-- Prompt 1 --
List every field that the duplicateFinder() function in the HIP documentation uses to group registrations and identify unique hunters.
-- Prompt 2 --
Quote the HIP documentation word for word. Begin at the words "current_data <- issueCheck(clean_data, year" and stop after "state; these records are filtered out.".
-- Prompt 3 --
Write what comes next in the HIP documentation, picking up right after its last sentence.

-- Document text --
#####

In addition to the changes listed above, the internal zipCheck() function returns a message from clean() if zip codes are detected that do not correspond to provided state of residence for >10% of a file and/or >100 registrations.

issueCheck {#issuecheck}

The issueCheck() function assesses the validity of the issue_date field based on the current hunting season's HIP issuance start and end dates (not season open and close dates) for every state except Mississippi. A plot is automatically returned for past and future registrations; to skip plotting, specify plot = F.

current_data <- issueCheck(clean_data, year = 2024, plot = F)

current_data <- clean_data

Criteria evaluated and changes made:

Current record: a record's issue_date falls between the start and end dates of HIP issuance for its state; if not already, change registration_yr to current season.
Past record: a record's issue_date is before the start date of HIP issuance for its state; these records are filtered out.
Future record: a record has an issue_date after the last day of hunting for its state; the registration_yr is changed to registration_yr + 1.
Bad issue_date: a record's issue_date cannot be evaluated, likely because it's formatted incorrectly or equals "00/00/0000"; these records are filtered out.
Return message if any record's issue_date is after the file was submitted.

duplicateFinder {#duplicatefinder}

The duplicateFinder() function finds hunters that have more than one registration. Registrations are grouped by firstname, lastname, state, birth_date, dl_state, and registration_yr to identify unique hunters. If the same hunter has 2 or more registrations, the fields that are not identical are counted and summarized.

#####

-- Supplied entries --
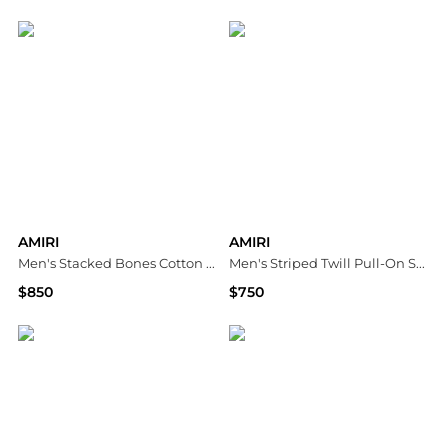
Neiman Marcus
Neiman Marcus
AMIRI
AMIRI
Men's Stacked Bones Cotton Hoodie
Men's Striped Twill Pull-On Shorts
$850
$750
Neiman Marcus
Neiman Marcus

#####

-- Output 1 --
firstname
lastname
state
birth_date
dl_state
registration_yr

-- Output 2 --
current_data <- issueCheck(clean_data, year = 2024, plot = F)

current_data <- clean_data

Criteria evaluated and changes made:

Current record: a record's issue_date falls between the start and end dates of HIP issuance for its state; if not already, change registration_yr to current season.
Past record: a record's issue_date is before the start date of HIP issuance for its state; these records are filtered out.

-- Output 3 --
Plot the duplicates with duplicatePlot.

duplicateFinder(current_data)

duplicateFix {#duplicatefix}

We sometimes receive multiple HIP registrations per person which must be resolved by duplicateFix(). Duplicates are identified when more than one registration has the same firstname, lastname, state, birth_date, dl_state, and registration_yr. Only 1 HIP registration per hunter can be kept. For in-line permit states (r unique(migbirdHIP:::REF_PMT_INLINE$dl_state)), permit records are submitted separately from HIP registrations. Multiple permits are allowed. We differentiate HIP and PMT records from in-line permit states, we check the values in the non-permit species fields (ducks_bag, geese_bag, dove_bag, woodcock_bag, coots_snipe, rails_gallinules). HIP registrations contain non-zero values in those columns, but permit records always have 0 values.

deduplicated_data <- duplicateFix(current_data)

To decide which HIP registration to keep from a group, we follow a series of logic.

For sea duck and brant states:

These states include: r paste0(migbirdHIP:::REF_STATES_SD_BR, collapse = ", ")

Keep registration(s) with the most recent issue date.
Exclude registrations with all 1s or all 0s in bag columns from consideration.
Keep any registrations that have a 2 for either brant or sea duck (for seaduck and brant states), or 2 for seaduck (Maine only).
If more than one registration remains, choose to keep one randomly.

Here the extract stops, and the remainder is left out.